S4-260155 - AI Summary

[FS_ULBC] Analysis of AI Codec Real-Time Performance (RTF) and Complexity Scaling

Back to Agenda Download Summary
AI-Generated Summary AI

Analysis of AI Codec Real-Time Performance (RTF) and Complexity Scaling

1. Introduction and Motivation

This contribution addresses a critical gap in the Ultra Low Bitrate Speech Codec (ULBC) study by moving beyond theoretical complexity metrics (FLOPs, WMOPS) to evaluate real-world performance on mobile devices. The key observation is that static metrics fail to capture system-level bottlenecks including memory bandwidth pressure and thermal constraints on mobile SoCs. The document presents a comprehensive RTF analysis of a neural audio codec (based on Descript Audio Codec architecture) across multiple model sizes and sample rates on representative mid-range mobile hardware.

2. Experimental Setup

2.1 Model Configuration

Eight model variants were evaluated, ranging from enc8dec144 to enc64dec1536, with parameter counts spanning 1M to 74M:

  • Architecture: Fully convolutional encoder-decoder with Residual Vector Quantization (RVQ)
  • Frame length: 40ms (fixed across all variants)
  • Total up/down-sampling factor: 320 (consistent across variants)
  • Sample rates tested: 8 kHz (320 samples), 16 kHz (640 samples), 32 kHz (1280 samples)
  • Export format: ONNX with Float32 precision

Key complexity observations from Table 1:
- Parameter counts range from 1.09M (enc8dec144) to 74.50M (enc64dec1536)
- Model sizes range from 4.3 MB to 283.6 MB
- Computational complexity scales proportionally with sample rate (e.g., enc32dec768: 4955.9 MFlops/s @ 8kHz, 9972.6 MFlops/s @ 16kHz, 20006.1 MFlops/s @ 32kHz)

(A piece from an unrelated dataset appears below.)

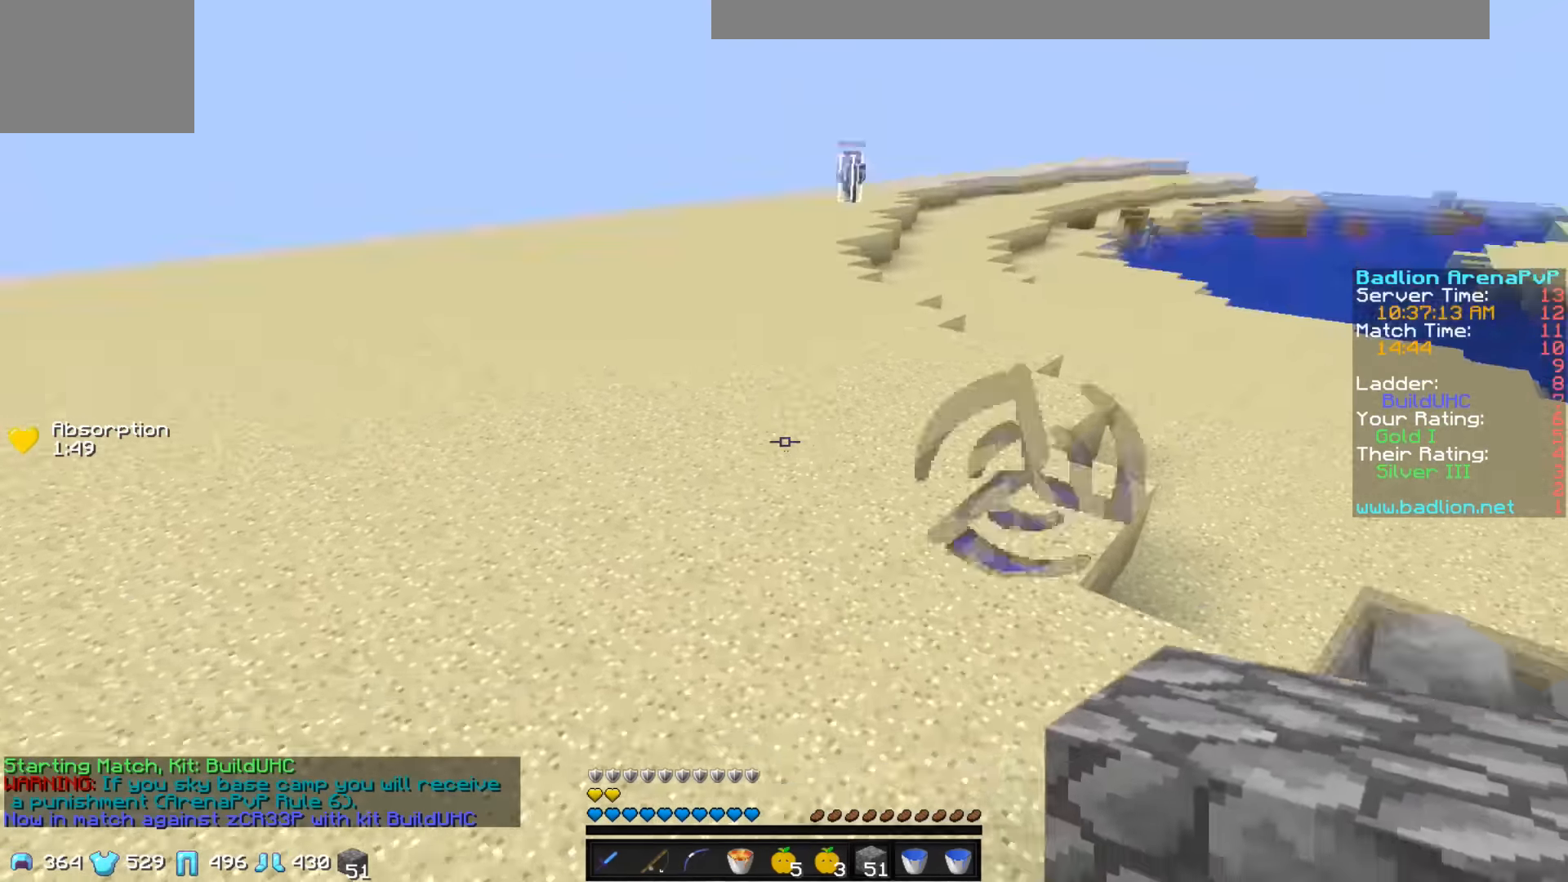
{"keys": ["d"], "events": [[50, "s", "up"], [250, "a", "up"], [350, "d", "down"]]}
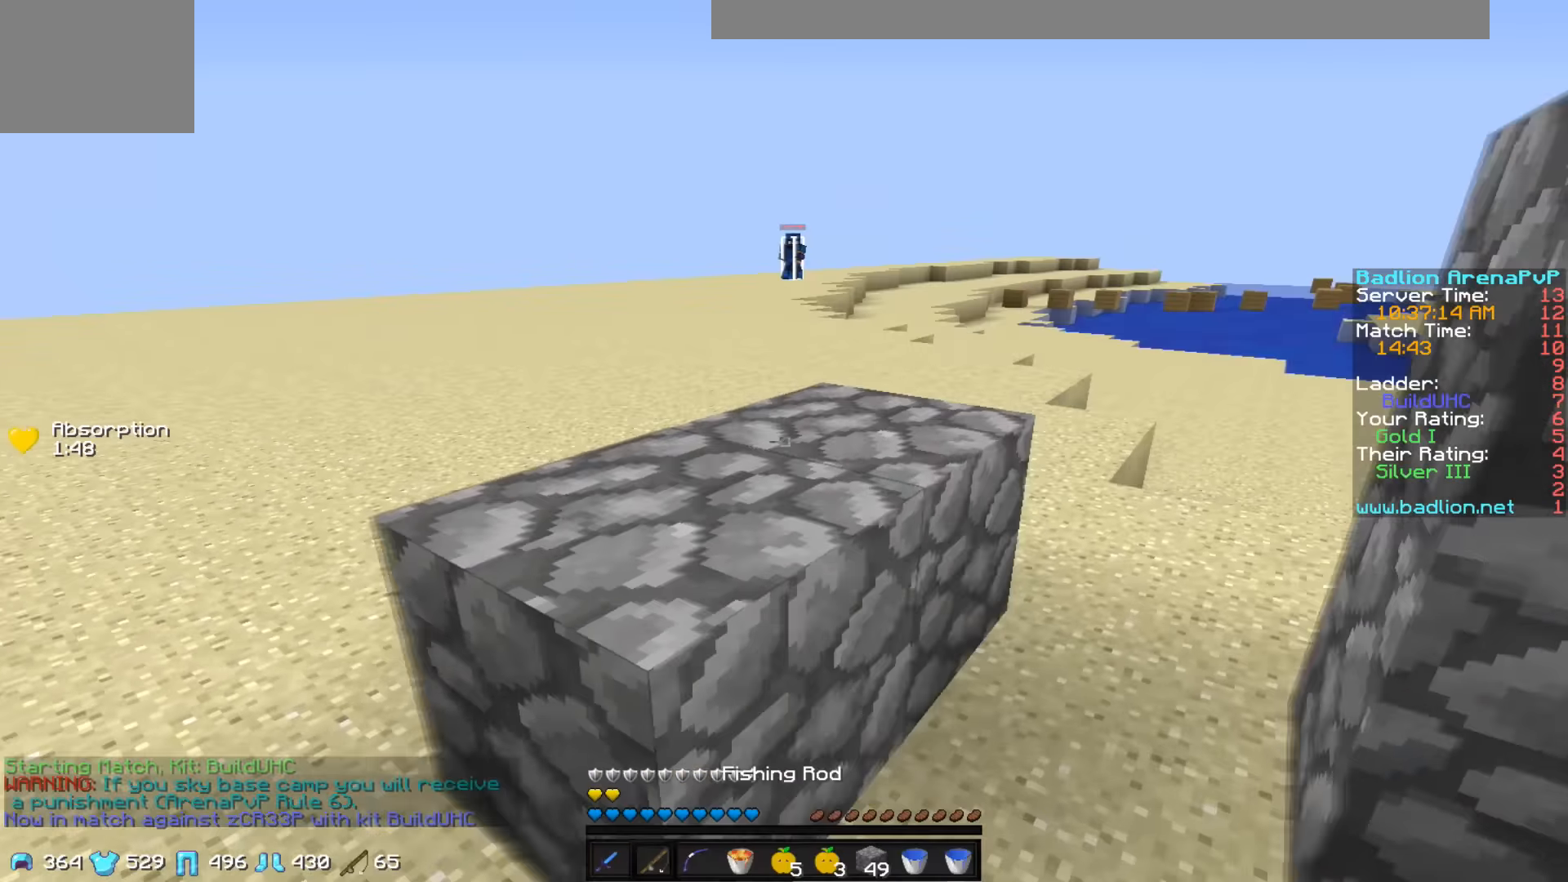
{"keys": ["a", "w"], "events": [[100, "w", "down"], [150, "d", "up"], [200, "a", "down"]]}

2.2 Device Under Test (DUT) Environment

  • Platform: MediaTek Dimensity 1200 (6nm) - representative mid-range SoC
  • Inference engine: ONNX Runtime v1.14+ with CPU execution provider (single-threaded)
  • CPU clusters tested:
  • Efficiency cluster: Cortex-A55
  • Performance cluster: Cortex-A78
  • Prime core: Cortex-A78+
  • Methodology: Frequency-locked operation with disabled thermal services and power HALs to eliminate dynamic frequency scaling noise

3. Results and Analysis

3.1 Complexity Scaling vs. Bandwidth

Critical finding: For a given model variant, computational complexity scales linearly with sample rate:
- enc32dec768 example:
- 8 kHz: ~0.20 GFLOP counts (4955.9 MFlops/s)
- 16 kHz: ~0.40 GFLOP counts (9972.6 MFlops/s) - 2x increase
- 32 kHz: ~0.80 GFLOP counts (20006.1 MFlops/s) - 4x increase

Implication: Higher sampling rates incur proportional computational penalty. For resource-constrained devices (IoT, wearables), NB mode at 8 kHz is recommended.

3.2 Real-Time Factor (RTF) Analysis Across Three Frequency Tiers

3.2.1 Tier 1: Low Frequency (A55@750MHz, A78@902MHz, A78+@1.1GHz)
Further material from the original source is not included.